Note that not all values used to compute the HDI (Human Development Index) are normalized; some of them instead have the form ${\displaystyle (X-X_{\min })/(X_{\mathrm {norm} }-X_{\min })}$. This makes the choice of the geometric mean less obvious than one would expect from the "Properties" section above.

Aspect ratios

Equal area comparison of the aspect ratios used by Kerns Powers to derive the SMPTE 16:9 standard.[8] TV 4:3/1.33 in red, 1.66 in orange, 16:9/1.77 in blue, 1.85 in yellow, Panavision/2.2 in mauve and CinemaScope/2.35 in purple.

The geometric mean has been used in choosing a compromise aspect ratio in film and video: given two aspect ratios, the geometric mean of them provides a compromise between them, distorting or cropping both in some sense equally. Concretely, two equal area rectangles (with the same center and parallel sides) of different aspect ratios intersect in a rectangle whose aspect ratio is the geometric mean, and their hull (smallest rectangle which contains both of them) likewise has aspect ratio their geometric mean.

In the choice of 16:9 aspect ratio by the SMPTE, balancing 2.35 and 4:3, the geometric mean is ${\displaystyle {\sqrt {2.35\times {\frac {4}{3}}}}\approx 1.7701}$, and thus ${\displaystyle 16:9=1.77{\overline {7}}}$... was chosen. This was discovered empirically by Kerns Powers, who cut out rectangles with equal areas and shaped them to match each of the popular aspect ratios. When overlapped with their center points aligned, he found that all of those aspect ratio rectangles fit within an outer rectangle with an aspect ratio of 1.77:1 and all of them also covered a smaller common inner rectangle with the same aspect ratio 1.77:1.[8] The value found by Powers is exactly the geometric mean of the extreme aspect ratios, 4:3 (1.33:1) and CinemaScope (2.35:1), which is coincidentally close to ${\displaystyle 16:9}$ (${\displaystyle 1.77{\overline {7}}:1}$). Note that the intermediate ratios have no effect on the result, only the two extreme ratios.

Applying the same geometric mean technique to 16:9 and 4:3 approximately yields the 14:9 (${\displaystyle 1.55{\overline {5}}}$...) aspect ratio, which is likewise used as a compromise between these ratios.[9] In this case 14:9 is exactly the arithmetic mean of ${\displaystyle 16:9}$ and ${\displaystyle 4:3=12:9}$, since 14 is the average of 16 and 12, while the precise geometric mean is ${\displaystyle {\sqrt {{\frac {16}{9}}\times {\frac {4}{3}}}}\approx 1.5396\approx 13.8:9,}$ but the two different means, arithmetic and geometric, are approximately equal because both numbers are sufficiently close to each other (a difference of less than 2%).

Anti-reflective coatings

In optical coatings, where reflection needs to be minimised between two media of refractive indices n0 and n2, the optimum refractive index n1 of the anti-reflective coating is given by the geometric mean: ${\displaystyle n_{1}={\sqrt {n_{0}n_{2}}}}$.

Spectral flatness

In signal processing, spectral flatness, a measure of how flat or spiky a spectrum is, is defined as the ratio of the geometric mean of the power spectrum to its arithmetic mean.

Geometry

In the case of a right triangle, its altitude is the length of a line extending perpendicularly from the hypotenuse to its 90° vertex. Imagining that this line splits the hypotenuse into two segments, the geometric mean of these segment lengths is the length of the altitude.

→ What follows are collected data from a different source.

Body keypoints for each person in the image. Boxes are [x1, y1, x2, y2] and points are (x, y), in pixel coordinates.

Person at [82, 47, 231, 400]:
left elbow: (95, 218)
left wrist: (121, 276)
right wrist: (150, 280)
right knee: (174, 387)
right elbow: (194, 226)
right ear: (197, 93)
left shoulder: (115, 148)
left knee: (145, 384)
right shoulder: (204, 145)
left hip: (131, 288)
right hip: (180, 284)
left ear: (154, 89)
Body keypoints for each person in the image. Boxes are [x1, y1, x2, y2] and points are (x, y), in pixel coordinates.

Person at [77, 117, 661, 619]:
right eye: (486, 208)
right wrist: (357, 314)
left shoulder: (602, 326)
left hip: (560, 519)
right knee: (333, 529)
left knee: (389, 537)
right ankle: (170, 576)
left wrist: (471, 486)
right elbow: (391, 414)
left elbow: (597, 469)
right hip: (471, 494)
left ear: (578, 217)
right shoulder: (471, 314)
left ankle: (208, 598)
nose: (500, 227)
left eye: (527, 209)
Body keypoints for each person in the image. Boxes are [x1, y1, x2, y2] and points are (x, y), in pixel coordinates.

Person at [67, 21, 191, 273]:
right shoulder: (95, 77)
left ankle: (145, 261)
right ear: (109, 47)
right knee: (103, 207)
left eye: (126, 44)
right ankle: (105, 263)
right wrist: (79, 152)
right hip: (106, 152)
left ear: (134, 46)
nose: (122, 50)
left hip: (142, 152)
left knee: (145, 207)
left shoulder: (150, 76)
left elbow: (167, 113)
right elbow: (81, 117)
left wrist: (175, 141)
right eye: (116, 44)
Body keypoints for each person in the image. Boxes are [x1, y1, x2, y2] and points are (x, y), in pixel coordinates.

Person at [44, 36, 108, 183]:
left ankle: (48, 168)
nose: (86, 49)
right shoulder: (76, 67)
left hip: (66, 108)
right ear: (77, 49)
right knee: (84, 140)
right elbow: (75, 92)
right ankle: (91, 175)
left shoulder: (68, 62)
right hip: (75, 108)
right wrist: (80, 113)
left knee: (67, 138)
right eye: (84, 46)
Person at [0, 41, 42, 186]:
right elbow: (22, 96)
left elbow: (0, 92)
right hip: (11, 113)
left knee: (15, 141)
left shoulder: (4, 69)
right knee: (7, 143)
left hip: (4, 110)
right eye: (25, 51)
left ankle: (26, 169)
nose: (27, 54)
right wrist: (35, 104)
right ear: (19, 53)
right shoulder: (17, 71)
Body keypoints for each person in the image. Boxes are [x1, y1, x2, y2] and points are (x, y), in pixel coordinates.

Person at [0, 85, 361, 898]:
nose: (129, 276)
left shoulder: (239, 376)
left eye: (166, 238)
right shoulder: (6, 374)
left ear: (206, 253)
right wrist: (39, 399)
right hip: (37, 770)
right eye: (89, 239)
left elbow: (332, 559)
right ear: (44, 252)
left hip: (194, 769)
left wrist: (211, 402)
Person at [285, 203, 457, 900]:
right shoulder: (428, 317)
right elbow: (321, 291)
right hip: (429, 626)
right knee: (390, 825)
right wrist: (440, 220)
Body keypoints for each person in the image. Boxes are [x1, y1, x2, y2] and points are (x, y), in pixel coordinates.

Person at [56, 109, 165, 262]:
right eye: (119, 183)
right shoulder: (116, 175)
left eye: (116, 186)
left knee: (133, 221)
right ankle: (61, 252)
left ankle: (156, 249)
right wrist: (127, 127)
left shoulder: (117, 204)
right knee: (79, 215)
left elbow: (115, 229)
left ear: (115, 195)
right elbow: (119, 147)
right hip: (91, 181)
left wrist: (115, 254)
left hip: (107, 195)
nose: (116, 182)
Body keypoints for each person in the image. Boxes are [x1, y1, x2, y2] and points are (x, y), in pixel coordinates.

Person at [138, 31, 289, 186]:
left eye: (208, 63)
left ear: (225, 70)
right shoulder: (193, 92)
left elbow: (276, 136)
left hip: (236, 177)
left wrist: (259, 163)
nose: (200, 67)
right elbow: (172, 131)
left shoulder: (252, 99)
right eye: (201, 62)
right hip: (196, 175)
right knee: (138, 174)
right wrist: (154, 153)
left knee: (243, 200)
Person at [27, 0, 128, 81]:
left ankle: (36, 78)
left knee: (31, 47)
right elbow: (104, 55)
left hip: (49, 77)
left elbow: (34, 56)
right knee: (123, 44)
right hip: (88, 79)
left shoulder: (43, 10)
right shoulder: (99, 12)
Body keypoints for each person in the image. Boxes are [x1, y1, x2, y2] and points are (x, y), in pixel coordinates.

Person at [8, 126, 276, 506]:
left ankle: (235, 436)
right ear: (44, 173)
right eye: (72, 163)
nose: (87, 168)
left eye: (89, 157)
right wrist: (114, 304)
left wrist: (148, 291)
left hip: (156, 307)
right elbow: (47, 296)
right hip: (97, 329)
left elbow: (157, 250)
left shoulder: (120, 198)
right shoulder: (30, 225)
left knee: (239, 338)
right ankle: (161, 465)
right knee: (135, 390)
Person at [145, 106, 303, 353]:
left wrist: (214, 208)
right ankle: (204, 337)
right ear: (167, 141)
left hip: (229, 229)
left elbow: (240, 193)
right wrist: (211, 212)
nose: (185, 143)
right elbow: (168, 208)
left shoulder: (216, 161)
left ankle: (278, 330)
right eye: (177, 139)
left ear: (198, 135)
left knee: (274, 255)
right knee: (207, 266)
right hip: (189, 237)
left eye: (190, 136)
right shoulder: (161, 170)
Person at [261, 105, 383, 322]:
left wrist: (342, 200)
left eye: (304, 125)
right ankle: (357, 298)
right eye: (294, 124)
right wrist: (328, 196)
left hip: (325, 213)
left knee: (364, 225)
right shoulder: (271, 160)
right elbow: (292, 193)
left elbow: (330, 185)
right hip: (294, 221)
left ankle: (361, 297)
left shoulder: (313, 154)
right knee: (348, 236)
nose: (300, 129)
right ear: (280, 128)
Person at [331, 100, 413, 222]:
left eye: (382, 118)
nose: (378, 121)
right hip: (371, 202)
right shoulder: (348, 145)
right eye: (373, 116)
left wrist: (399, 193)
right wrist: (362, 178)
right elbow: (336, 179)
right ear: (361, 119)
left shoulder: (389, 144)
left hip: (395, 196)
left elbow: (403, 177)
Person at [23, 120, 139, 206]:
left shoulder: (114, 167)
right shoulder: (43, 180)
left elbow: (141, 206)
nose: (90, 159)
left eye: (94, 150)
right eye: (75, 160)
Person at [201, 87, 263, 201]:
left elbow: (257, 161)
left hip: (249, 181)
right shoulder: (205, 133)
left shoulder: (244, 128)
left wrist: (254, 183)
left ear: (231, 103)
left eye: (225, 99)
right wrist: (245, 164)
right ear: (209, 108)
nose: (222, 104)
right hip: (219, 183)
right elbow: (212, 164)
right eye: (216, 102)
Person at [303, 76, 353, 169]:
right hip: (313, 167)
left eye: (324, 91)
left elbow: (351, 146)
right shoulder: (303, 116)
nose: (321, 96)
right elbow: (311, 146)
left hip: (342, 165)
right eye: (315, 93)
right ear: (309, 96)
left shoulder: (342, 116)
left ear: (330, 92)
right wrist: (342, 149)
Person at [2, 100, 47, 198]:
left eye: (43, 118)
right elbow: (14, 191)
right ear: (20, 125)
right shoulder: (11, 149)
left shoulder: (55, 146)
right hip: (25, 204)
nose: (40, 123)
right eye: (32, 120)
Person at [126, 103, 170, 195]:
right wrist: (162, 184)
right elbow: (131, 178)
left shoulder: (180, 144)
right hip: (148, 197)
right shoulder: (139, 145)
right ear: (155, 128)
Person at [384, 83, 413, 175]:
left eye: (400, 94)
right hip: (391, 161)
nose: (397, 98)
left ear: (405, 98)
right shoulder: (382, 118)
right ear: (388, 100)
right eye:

In an ellipse, the semi-minor axis is the geometric mean of the maximum and minimum distances of the ellipse from a focus; it is also the geometric mean of the semi-major axis and the semi-latus rectum. The semi-major axis of an ellipse is the geometric mean of the distance from the center to either focus and the distance from the center to either directrix.

Distance to the horizon of a sphere is the geometric mean of the distance to the closest point of the sphere and the distance to the farthest point of the sphere.

Financial

The geometric mean has from time to time been used to calculate financial indices (the averaging is over the components of the index). For example, in the past the FT 30 index used a geometric mean.[10] It is also used in the recently introduced "RPIJ" measure of inflation in the United Kingdom and elsewhere in the European Union.

This has the effect of understating movements in the index compared to using the arithmetic mean.[10]